Exact reproductions of all the entries, please, and no pictures.

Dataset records
::::

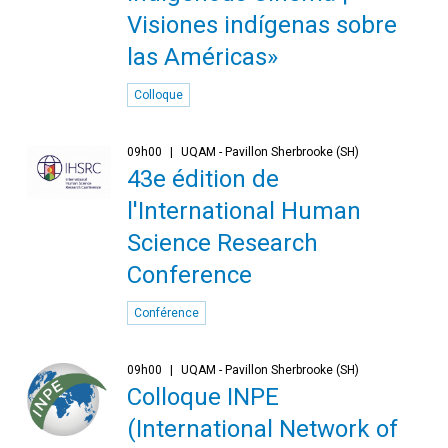
Visiones indígenas sobre
las Américas»
Colloque
09h00
UQAM - Pavillon Sherbrooke (SH)
43e édition de
l'International Human
Science Research
Conference
Conférence
09h00
UQAM - Pavillon Sherbrooke (SH)
Colloque INPE
(International Network of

::::

## ANSWER SPACE
Visiones indígenas sobre
las Américas»
Colloque
09h00
UQAM - Pavillon Sherbrooke (SH)
43e édition de
l'International Human
Science Research
Conference
Conférence
09h00
UQAM - Pavillon Sherbrooke (SH)
Colloque INPE
(International Network of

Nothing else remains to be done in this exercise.